***** AVAILABLE DATA

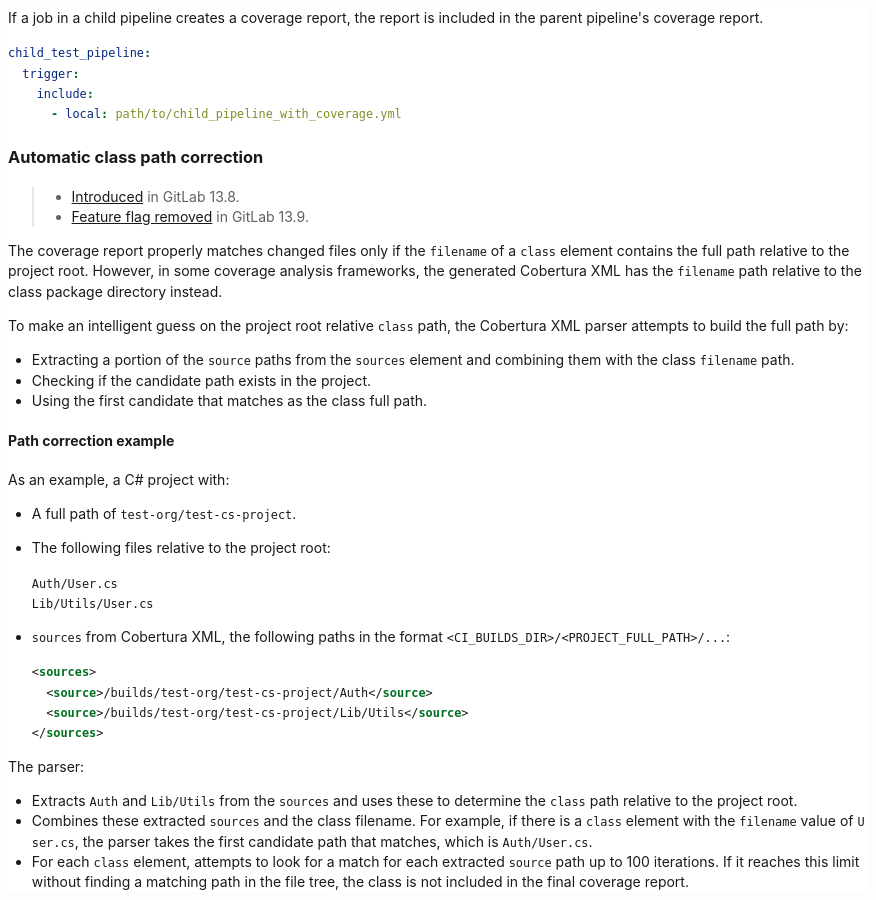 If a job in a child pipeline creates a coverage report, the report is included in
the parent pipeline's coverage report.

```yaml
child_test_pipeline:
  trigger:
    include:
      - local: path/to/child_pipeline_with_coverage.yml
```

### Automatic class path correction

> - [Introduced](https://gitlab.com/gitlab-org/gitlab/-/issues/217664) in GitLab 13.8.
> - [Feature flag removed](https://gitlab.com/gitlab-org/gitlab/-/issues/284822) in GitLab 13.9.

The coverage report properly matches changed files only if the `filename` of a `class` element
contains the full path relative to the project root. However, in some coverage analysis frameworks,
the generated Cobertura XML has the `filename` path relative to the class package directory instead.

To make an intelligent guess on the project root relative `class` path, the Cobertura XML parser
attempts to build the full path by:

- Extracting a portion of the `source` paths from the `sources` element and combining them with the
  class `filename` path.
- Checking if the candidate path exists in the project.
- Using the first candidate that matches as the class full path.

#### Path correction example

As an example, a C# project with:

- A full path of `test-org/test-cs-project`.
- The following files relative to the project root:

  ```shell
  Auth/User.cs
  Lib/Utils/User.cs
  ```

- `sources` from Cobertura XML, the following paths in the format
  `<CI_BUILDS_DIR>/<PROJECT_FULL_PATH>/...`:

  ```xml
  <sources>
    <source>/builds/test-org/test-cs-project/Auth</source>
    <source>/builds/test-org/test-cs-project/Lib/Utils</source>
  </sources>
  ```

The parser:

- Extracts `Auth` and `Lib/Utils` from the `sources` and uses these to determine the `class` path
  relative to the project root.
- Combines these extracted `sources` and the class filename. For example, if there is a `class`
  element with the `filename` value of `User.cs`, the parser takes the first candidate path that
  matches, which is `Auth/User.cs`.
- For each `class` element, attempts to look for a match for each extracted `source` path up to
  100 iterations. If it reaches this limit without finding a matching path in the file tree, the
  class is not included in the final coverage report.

**********
***** AVAILABLE DATA

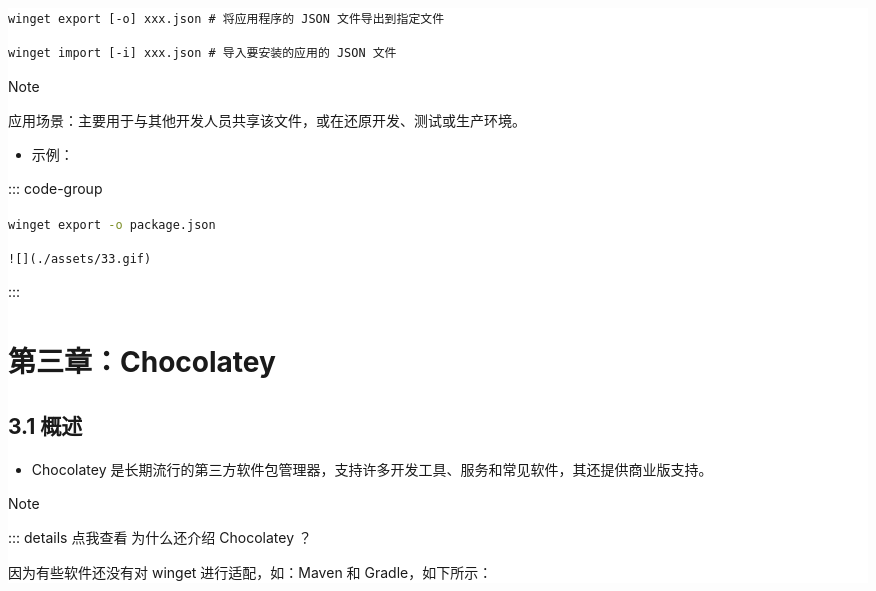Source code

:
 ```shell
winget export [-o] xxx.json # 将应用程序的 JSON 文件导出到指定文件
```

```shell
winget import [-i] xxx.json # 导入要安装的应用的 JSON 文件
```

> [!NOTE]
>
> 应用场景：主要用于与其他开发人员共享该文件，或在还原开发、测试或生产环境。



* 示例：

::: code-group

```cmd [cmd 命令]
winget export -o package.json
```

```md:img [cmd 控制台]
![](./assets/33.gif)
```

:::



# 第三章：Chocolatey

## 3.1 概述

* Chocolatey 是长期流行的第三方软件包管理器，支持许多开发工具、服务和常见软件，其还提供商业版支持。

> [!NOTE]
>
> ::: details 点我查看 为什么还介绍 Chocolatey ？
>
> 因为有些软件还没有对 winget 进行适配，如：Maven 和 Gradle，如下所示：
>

**********

* [TASK GOAL]
The response must repeat exactly the lines above from the one with "If a job in" through the one with "The coverage report", including both, and must contain no pictures and no other text.

* [RESPONSE TO THIS TASK]
 If a job in a child pipeline creates a coverage report, the report is included in
the parent pipeline's coverage report.

```yaml
child_test_pipeline:
  trigger:
    include:
      - local: path/to/child_pipeline_with_coverage.yml
```

### Automatic class path correction

> - [Introduced](https://gitlab.com/gitlab-org/gitlab/-/issues/217664) in GitLab 13.8.
> - [Feature flag removed](https://gitlab.com/gitlab-org/gitlab/-/issues/284822) in GitLab 13.9.

The coverage report properly matches changed files only if the `filename` of a `class` element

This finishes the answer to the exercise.